Moores Family funds Public Watchdogs with $300,000.00 to stop Nuclear Waste Dump
Supports legal action to protect and preserve Southern California’s coastline.
For Immediate Release
DATELINE: SAN DIEGO CALIFORNIA, Wednesday, October 17, 2018
Today the Jennifer Moores Family and Change for Justice announced that it has funded $300,000.00 to Public Watchdogs in support of the nonprofit’s work to remove a newly-constructed nuclear waste dump from San Onofre State Beach Park, the birthplace of North American surfing. The funds will be used to draw attention to the alleged financial fraud and criminal activity has occurred in the publicly-funded multi-billion dollar bailout of the failed San Onofre Nuclear Generating Station (SONGS).
According to Jennifer Moores, “I am holding Edison responsible for cleaning up the mess that it generated. It’s a shame that the public cannot trust Edison, but their stockholders sure can.”

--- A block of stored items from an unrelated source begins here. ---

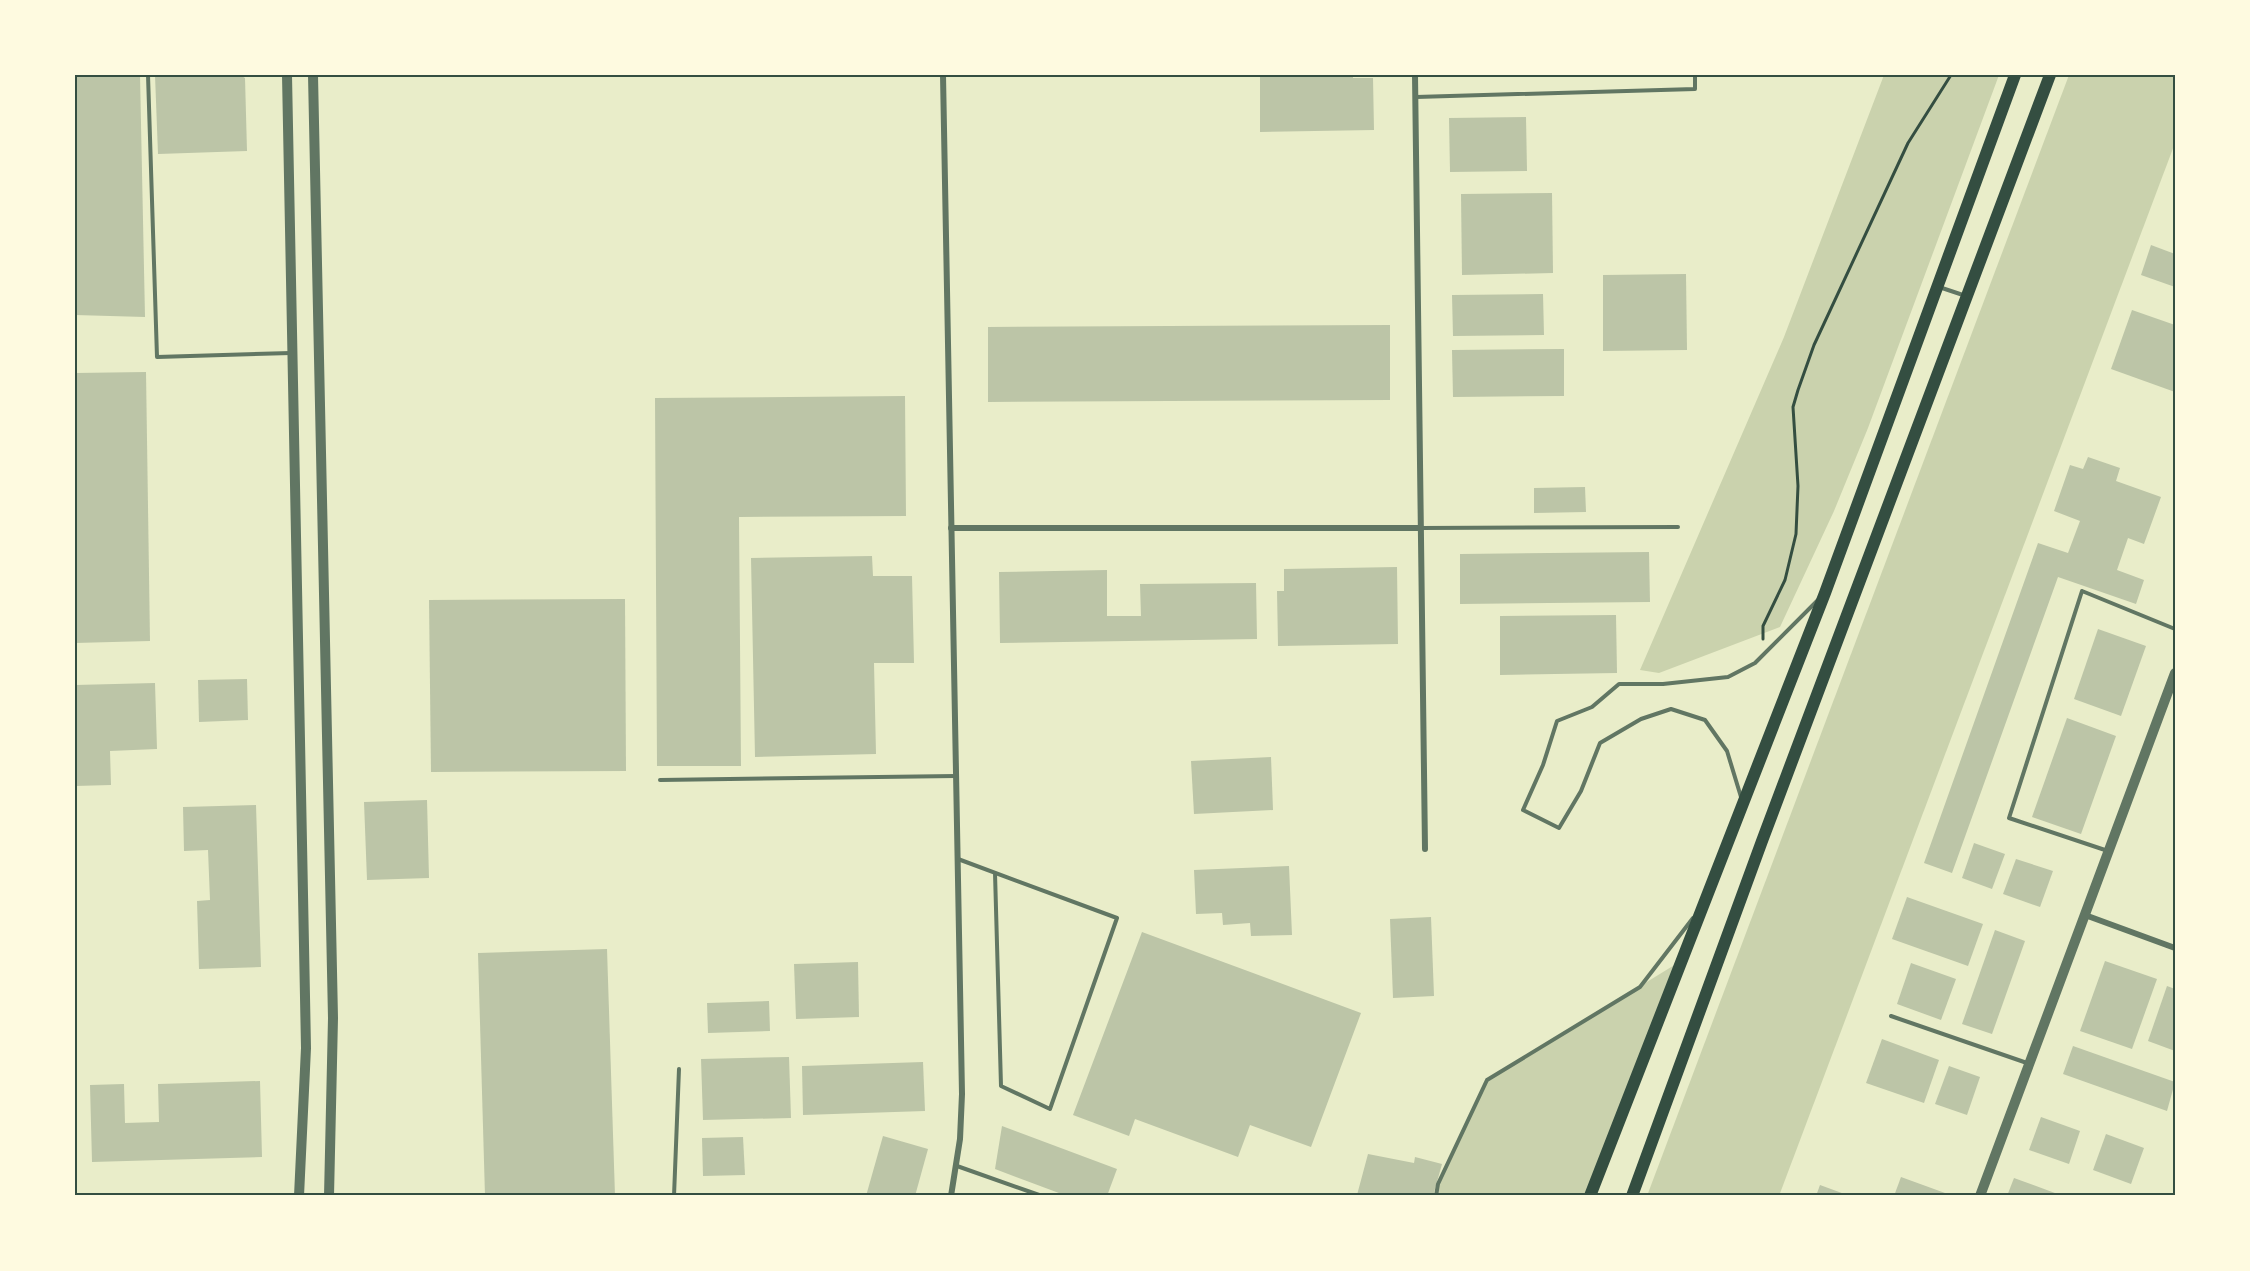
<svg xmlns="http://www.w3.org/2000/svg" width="2250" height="1271" font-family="Jost,sans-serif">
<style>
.green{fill:#cad2ad}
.building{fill:#bcc5a7}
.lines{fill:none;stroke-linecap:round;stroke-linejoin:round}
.path{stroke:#344e41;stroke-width:3}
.service{stroke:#617663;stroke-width:4}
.minor{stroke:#617663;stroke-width:6}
.tertiary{stroke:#617663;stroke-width:10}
.secondary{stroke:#344e41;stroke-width:12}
.neatline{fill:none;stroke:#344e41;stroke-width:2}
</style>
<rect width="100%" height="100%" fill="#e9edc9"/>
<!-- green -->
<g class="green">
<path d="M1884,75H1999L1868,428L1834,511L1780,627L1659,673L1640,670L1784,337Z"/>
<path d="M2069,75H2175V143L1779,1196H1647Z"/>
<path d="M1681,961L1591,1196H1436L1438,1184L1487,1080Z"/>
</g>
<!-- building -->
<g class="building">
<path d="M75,75H140L145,317L75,315Z"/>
<path d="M155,75H240L245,78L247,151L158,154Z"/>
<path d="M1260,75H1353V78H1373L1374,130L1260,132Z"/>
<path d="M1526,117L1527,171L1450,172L1449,118Z"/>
<path d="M1552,193L1553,273L1462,275L1461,194Z"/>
<path d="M2151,245L2175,254V287L2141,275Z"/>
<path d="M1686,274L1687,350L1603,351V275Z"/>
<path d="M1543,294L1544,335L1453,336L1452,295Z"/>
<path d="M2132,310L2175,325V392L2111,369Z"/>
<path d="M1390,325V400L988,402V327Z"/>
<path d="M1564,349V396L1453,397L1452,350Z"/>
<path d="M146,372L150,641L75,643V373Z"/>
<path d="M905,396L906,516L739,517L741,766H657L655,398Z"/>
<path d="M2088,457L2120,468L2116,481L2161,497L2144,544L2128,538L2117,570L2144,580L2136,604L2058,577L1952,873L1924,863L2038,543L2068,553L2080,521L2054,511L2070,465L2083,469Z"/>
<path d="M1585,487L1586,512L1534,513V488Z"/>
<path d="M1649,552L1650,602L1460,604V554Z"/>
<path d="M872,556L873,576H912L914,663H874L876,754L755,757L751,558Z"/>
<path d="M1397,567L1398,644L1278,646L1277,591H1284V569Z"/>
<path d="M1107,570V616H1141L1140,584L1256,583L1257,639L1000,643L999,572Z"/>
<path d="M625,599L626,771L431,772L429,600Z"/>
<path d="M1616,615L1617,673L1500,675V616Z"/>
<path d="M2098,629L2146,646L2121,716L2074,699Z"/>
<path d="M247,679L248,720L199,722L198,680Z"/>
<path d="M155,683L157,749L110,751L111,785L75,786V685Z"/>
<path d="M2067,718L2116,736L2081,834L2032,817Z"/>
<path d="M1271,757L1273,810L1194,814L1191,761Z"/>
<path d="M427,800L429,878L367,880L364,802Z"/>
<path d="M256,805L261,967L199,969L197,901L210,900L208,850L184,851L183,807Z"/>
<path d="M1974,843L2005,854L1992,889L1962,878Z"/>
<path d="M2016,859L2053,871L2040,907L2003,894Z"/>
<path d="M1289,866L1292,935L1251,936L1250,923L1223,925L1222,913L1196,914L1194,870Z"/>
<path d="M1907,897L1983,924L1968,966L1892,939Z"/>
<path d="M1431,917L1434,996L1393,998L1390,919Z"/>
<path d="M1995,930L2025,941L1992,1034L1962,1024Z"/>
<path d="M1142,932L1361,1013L1311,1147L1250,1125L1238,1157L1135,1119L1129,1136L1073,1115Z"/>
<path d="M607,949L615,1196H485L478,953Z"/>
<path d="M2105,961L2157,979L2132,1049L2080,1031Z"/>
<path d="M858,962L859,1017L796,1019L794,964Z"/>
<path d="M1911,963L1956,979L1941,1020L1897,1004Z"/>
<path d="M2167,986L2175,989V1051L2148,1041Z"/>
<path d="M769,1001L770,1031L708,1033L707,1003Z"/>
<path d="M1882,1039L1939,1060L1924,1103L1866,1083Z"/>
<path d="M2073,1046L2175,1082L2167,1111L2063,1074Z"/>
<path d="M789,1057L791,1118L703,1120L701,1059Z"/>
<path d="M923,1062L925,1111L803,1115L802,1066Z"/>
<path d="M1949,1066L1980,1077L1967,1115L1935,1104Z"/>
<path d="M260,1081L262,1157L92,1162L90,1085L124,1084L125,1123L159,1122L158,1084Z"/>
<path d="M2041,1117L2080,1131L2069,1164L2029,1150Z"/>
<path d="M1002,1126L1117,1169L1107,1196H1067L995,1169Z"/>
<path d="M2106,1134L2144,1148L2131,1184L2093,1170Z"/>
<path d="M883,1136L928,1149L915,1196H866Z"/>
<path d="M743,1137L745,1175L703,1176L702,1138Z"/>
<path d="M1368,1154L1414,1163L1415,1157L1442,1164L1433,1196L1357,1195Z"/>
<path d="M1901,1177L1945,1193L1944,1196H1894Z"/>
<path d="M2014,1178L2063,1196H2007Z"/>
<path d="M1820,1185L1850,1196H1816Z"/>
</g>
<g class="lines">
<!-- path -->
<path class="path" d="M1763,639V626L1785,580L1796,534L1798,486L1793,407L1798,390L1814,345L1908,143L1951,75"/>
<!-- service -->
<g class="service">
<path d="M148,75L157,357L291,353"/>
<path d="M1416,97L1695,89V75"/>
<path d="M1939,287L1966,296"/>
<path d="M1421,528L1678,527"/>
<path d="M660,780L956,776"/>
<path d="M1741,797L1727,751L1705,720L1671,709L1641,719L1600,743L1581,791L1559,828L1523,810L1543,765L1557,721L1592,707L1619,684H1663L1728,677L1755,663L1818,600"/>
<path d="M2108,851L2009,818L2082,591L2175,629"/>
<path d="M958,859L1117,918L1050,1109L1001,1086L995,873"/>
<path d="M1891,1016L2027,1063"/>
<path d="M957,1166L1042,1196"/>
<path d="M674,1196L679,1069"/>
<path d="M1436,1196L1438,1184L1487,1080L1640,987L1693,918"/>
</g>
<!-- minor -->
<g class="minor">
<path d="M943,75L962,1094L960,1139L951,1196"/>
<path d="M1415,75L1425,849"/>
<path d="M951,528H1421"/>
<path d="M2085,915L2175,948"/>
</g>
<!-- tertiary -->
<g class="tertiary">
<path d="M287,75L306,1048L299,1196"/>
<path d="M313,75L333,1018L329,1196"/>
<path d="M1980,1196L2175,673"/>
</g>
<!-- secondary -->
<g class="secondary">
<path d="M1590,1196L1825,593L2015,75"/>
<path d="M1632,1196L1762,841L2050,75"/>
</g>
</g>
<!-- border -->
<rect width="2250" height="1271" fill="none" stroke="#fefae0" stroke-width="153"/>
<rect x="76" y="76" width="2098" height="1118" class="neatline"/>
</svg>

The USA’s largest privately-owned nuclear waste dump
Once the project is completed, San Onofre will be the largest privately operated nuclear waste dump in the USA. The radioactive waste, deadly to all life for 250,000 years, is being stored in thin-walled steel containers that are only guaranteed to last 25 years.
On January 31st, 2018, Southern California Edison began moving the first of its 73 giant nuclear trash cans into concrete silos located 108 feet from the sparkling surf and sugar sand beaches of San Onofre State Beach Park. Each of the steel-lined concrete silos are only guaranteed to last up to ten years, while containing the same amount of deadly Cesium-137 that was released during the entire Chernobyl disaster. The silos are located near earthquake faults in a tsunami inundation zone.
“I want to put to death the lie that nuclear energy is ‘green’,” says Moores.